Recently, Notion hosted a professional development week where employees could sign up for different courses based on their interests. Beyond the expected workshops on time management and communication, there were unique sessions run by Notion employees. I had a ton of fun at the flower arrangement course led by our employer brand lead, Morgan, though I missed other fascinating ones, like Vim tricks and video editing. I loved how these workshops felt like passionate craftspeople sharing practical introductions to their interests. It was incredible to see Notion make space for this — it perfectly illustrates how craft is at the heart of Notion’s culture.
What’s the coolest project you’ve worked on recently, and how did it help you grow professionally?
I work on Notion’s desktop app, and a feature I really enjoyed building recently was tab drag and drop. This feature lets users quickly create new Notion windows or reorder tabs between windows by dragging a tab out of the tab bar. While it seems simple at first, it was actually quite challenging to build. The browser enforces many restrictions that make dragging content into different windows difficult. Figuring out these restrictions, choosing the right libraries to simplify development and building a good user experience around these limitations pushed me to grow in new ways. I gained exposure to new challenges like consulting the HTML Standard and handling OS-specific quirks — things I’d never encountered while working on regular web front-end features.
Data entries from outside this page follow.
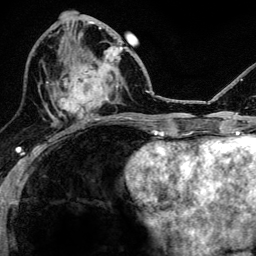
Breast MRI, one axial slice; slice 55 of 134 in the series (ordered by position); cropped to one breast; dynamic contrast-enhanced series, time point 2 of 6 at this slice position (early post-contrast); 3 T; TE 4.2 ms, TR 8.2 ms; 1.2 mm slice thickness; 256 × 256 image matrix. Female patient.
Annotated regions visible in this slice (semi-automatic segmentation, software-assisted and operator-edited):
- enhancing-tissue mask used for the functional tumour volume (all voxels passing the contrast-enhancement thresholds inside the analysis volume; usually the tumour): bounding box [x1, y1, x2, y2] px = [52, 46, 119, 124]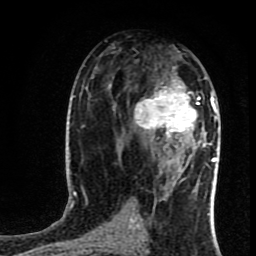
Breast MRI (dynamic contrast-enhanced), one axial slice. Cropped to one breast. Dynamic contrast-enhanced series, time point 2 of 8 at this slice position (early post-contrast). 1.5 T. TE 4.2 ms, TR 7 ms. 2 mm slice thickness. 256 × 256 image matrix. Female patient.
Structures marked on this image (semi-automatically segmented with operator editing):
- enhancing-tissue mask used for the functional tumour volume (all voxels passing the contrast-enhancement thresholds inside the analysis volume; usually the tumour): bounding box [x1, y1, x2, y2] px = [134, 66, 219, 162]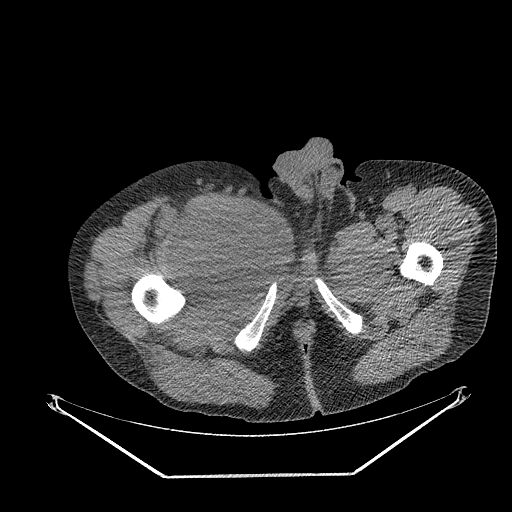
CT of an extremity soft-tissue mass (from a PET/CT study), one axial slice. Position 284 of 311 along the scan axis. Reconstruction kernel STANDARD. Soft-tissue window (W 400 / L 40 HU). 3.75 mm slice thickness. 512 × 512 image matrix. Male patient. Case-level facts recorded for this patient, not image findings: histological type: undifferentiated - pleiomorphic; grade: high; site of the primary tumour: right thigh.
Outlined on this slice (expert contour drawn on MRI and transferred to this co-registered scan by the dataset authors):
- gross tumour volume including surrounding oedema: box from (x=187, y=199) to (x=259, y=273) px
- gross tumour volume (mass): (x=187, y=203)–(x=255, y=270)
After overcoming these technical challenges, there’s no better feeling than launching a feature and seeing positive feedback from users. As a Notion user myself, this was a product gap that really bothered me, so getting the opportunity to ship it was incredibly gratifying.

Describe Notion’s culture in one word. What made you pick that word?
I always describe Notion as “thoughtful.” From product decisions to engineering processes, there’s an attention to detail that’s easy to take for granted. In particular, I find our company communications to be surprisingly transparent and responsible. Notion is a growing startup, so change comes in many forms, and I’ve been impressed with the way we handle evolving strategies and structure.
For example, when a product area transferred ownership from my team to another, there was a multi-month collaborative effort to make sure the transition happened smoothly. Engineers hosted workshops, flew in for in-person pair programming and organized sprints to write more documentation and tests, which allowed the new team to gain knowledge with lots of guardrails in place before my team officially handed over ownership. There was plenty of emphasis from leadership that these knowledge transfers require time and care. Notion operates quickly, but I appreciate that we know when to slow down so that we can move fast over the long term.
How long have you been with Notion, and what professional growth or development have you seen in that time?
I’ve been at Notion for three years now. As a product, Notion can be complex, which means the bar for user empathy and cross-functional collaboration is noticeably higher here. Decisions in one product area can impact many others, and one of our greatest challenges is being able to offer this complexity to users in an intuitive way. Whether I’m leading a user interface change, improving product performance or proposing a joint project with another team, I’m continually developing strengths in uncovering hidden complexities and communicating decisions effectively to stakeholders. I find that no matter the project or engineering domain, investing in these skills has carried me far. I’m grateful that Notion’s culture encourages broad learning and provides plenty of opportunities to apply these skills in meaningful ways.